Brief
Give only the number of lines in these records that include "sidebar".

---+---

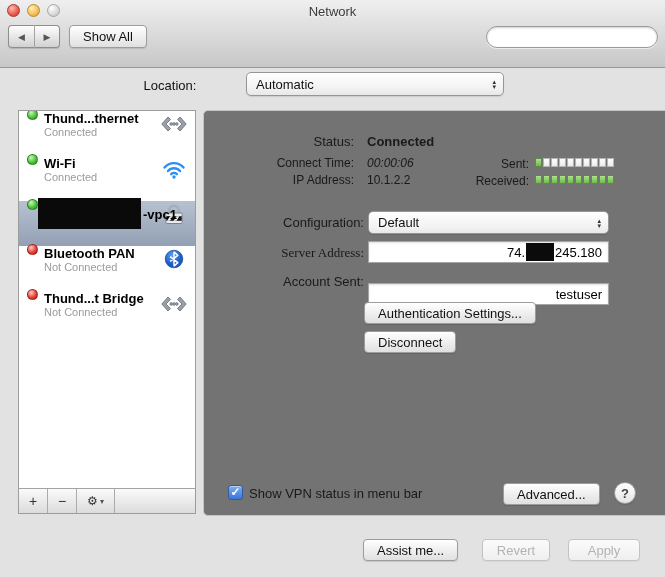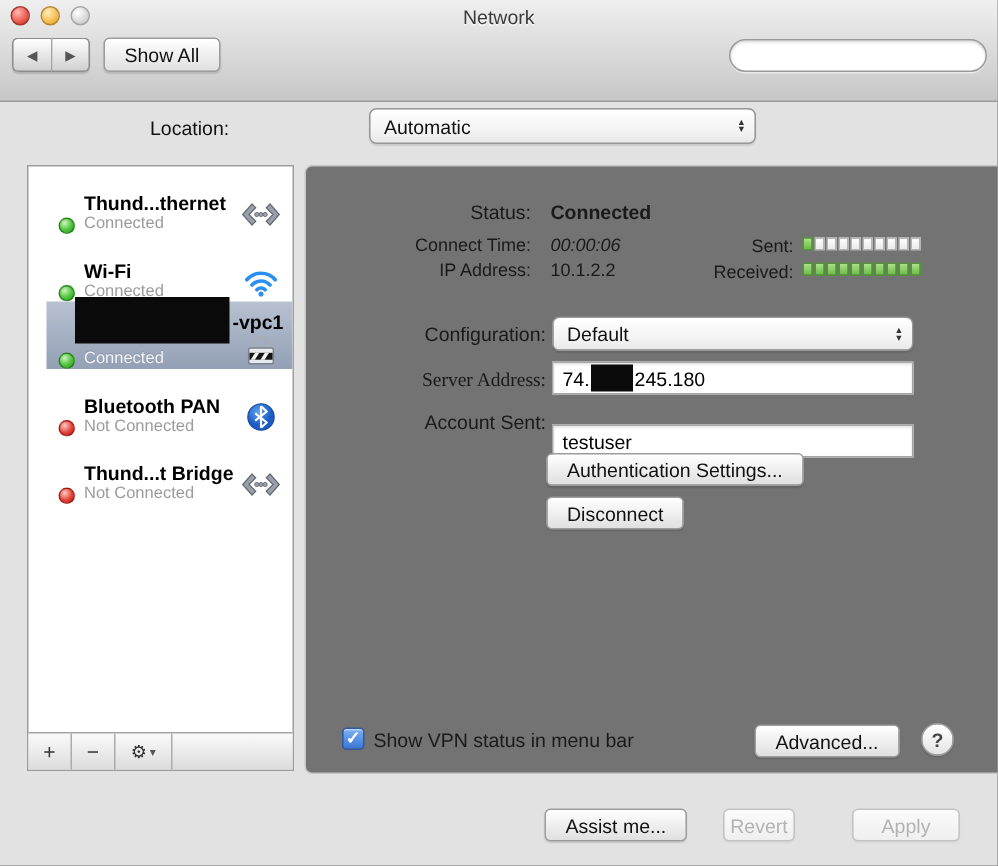--- a/index.html
+++ b/index.html
@@ -54,41 +54,41 @@
 
   .search {
     position:absolute; right:7px; top:26px; width:172px; height:22px;
     border-radius:11px; background:#fff; border:1px solid #9a9a9a;
     box-shadow:inset 0 1px 2px rgba(0,0,0,.18), 0 1px 0 rgba(255,255,255,.55);
     display:flex; align-items:center; padding:0 8px; gap:4px;
   }
   .search input { border:none; outline:none; background:transparent; flex:1; font-size:12px; font-family:inherit; }
 
   
-  .location-label { position:absolute; left:100px; top:78px; width:140px; text-align:left; }
+  .location-label { position:absolute; left:100px; top:78px; width:140px; text-align:center; }
   .popup {
     position:absolute; border-radius:5px; border:1px solid #969696;
     background:linear-gradient(#ffffff, #f2f2f2 70%, #e8e8e8);
     box-shadow:0 1px 1px rgba(0,0,0,.1), inset 0 1px 0 #fff;
     display:flex; align-items:center; padding:0 24px 0 9px;
   }
   .popup-arrows {
     position:absolute; right:7px; top:50%; transform:translateY(-50%);
     display:flex; flex-direction:column; align-items:center;
     font-size:7px; line-height:5px; color:#333;
   }
   .location-popup { left:246px; top:72px; width:258px; height:24px; }
 
   
   .sidebar {
     position:absolute; left:18px; top:110px; width:178px; height:404px;
     background:#fff; border:1px solid #9d9d9d;
   }
   .net-list { position:absolute; top:0; left:0; right:0; bottom:25px; overflow:hidden; }
-  .net-row { height:45px; position:relative; display:flex; align-items:flex-end; padding:0 5px 0 8px;margin-left:12px; }
+  .net-row { height:45px; position:relative; display:flex; align-items:flex-start; padding:0 5px 0 8px; }
   .net-row.selected { background:linear-gradient(#b7c1d0, #93a0b5); }
   .led { width:11px; height:11px; border-radius:50%; margin:-2px 6px 0 0; flex:none; }
   .led.green { background:radial-gradient(circle at 35% 30%, #ccf5bd, #4fc23c 55%, #2c9a20); border:1px solid rgba(0,85,0,.5); }
   .led.red   { background:radial-gradient(circle at 35% 30%, #ffccc6, #e2453a 55%, #ad1a10); border:1px solid rgba(120,0,0,.5); }
   .net-text { flex:1; min-width:0; }
   .net-name { font-weight:bold; font-size:13px; line-height:15px; color:#000; white-space:nowrap; overflow:hidden; }
   .net-status { font-size:11px; line-height:13px; color:#9b9b9b; }
   .net-row.selected .net-status { color:#f2f4f7; text-shadow:0 -1px 0 rgba(0,0,0,.15); }
   .net-icon { flex:none; width:32px; height:26px; display:flex; align-items:center; justify-content:center; }
   .redact-sidebar { position:absolute; left:19px; top:-3px; width:103px; height:31px; background:#0a0a0a; z-index:2; }
@@ -124,21 +124,21 @@
   .seg { width:7px; height:9px; border:1px solid #b5b5b5; background:linear-gradient(#fdfdfd,#ebebeb); }
   .seg.on { border-color:#55903c; background:linear-gradient(#abe18c, #6cbd45); }
 
   .lbl-config { left:0; top:104px; width:160px; }
   .config-popup { left:164px; top:100px; width:241px; height:23px; }
   .lbl-server { left:0; top:134px; width:160px;font-family:Liberation Serif, serif; }
   .lbl-account { left:0; top:163px; width:160px; }
   .tfield {
     position:absolute; width:241px; height:22px; background:#fff;
     border:1px solid #a5a5a5; box-shadow:inset 0 1px 2px rgba(0,0,0,.12);
-    display:flex; align-items:center; padding:0 6px; font-size:13px; color:#000;
+    display:flex; align-items:center; padding:0 6px; font-size:13px; color:#000;justify-content:flex-end;
   }
   .field-server { left:164px; top:130px; }
   .field-account { left:164px; top:172px; }
   .redact-inline { display:inline-block; width:28px; height:18px; background:#0b0b0b; margin:0 1px; }
 
   .btn-auth { position:absolute; left:160px; top:191px; }
   .btn-disconnect { position:absolute; left:160px; top:220px; }
 
   .checkbox {
     position:absolute; left:24px; top:374px; width:15px; height:15px;
@@ -154,21 +154,21 @@
     position:absolute; left:410px; top:371px; width:22px; height:22px;
     border-radius:50%; border:1px solid #9c9c9c;
     background:linear-gradient(#ffffff, #e4e4e4);
     box-shadow:0 1px 1px rgba(0,0,0,.12), inset 0 1px 0 #fff;
     display:flex; align-items:center; justify-content:center;
     font-size:13px; font-weight:bold; color:#444;
   }
 
   
   .btn-assist { position:absolute; left:363px; top:539px; }
-  .btn-revert { position:absolute; left:482px; top:539px; width:48px; }
+  .btn-revert { position:absolute; left:482px; top:539px; width:68px; }
   .btn-apply  { position:absolute; left:568px; top:539px; width:72px; }
 </style>
 </head>
 <body>
 
 <div class="header">
   <div class="traffic">
     <span class="tl red"></span>
     <span class="tl yellow"></span>
     <span class="tl gray"></span>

---+---

Your solution
2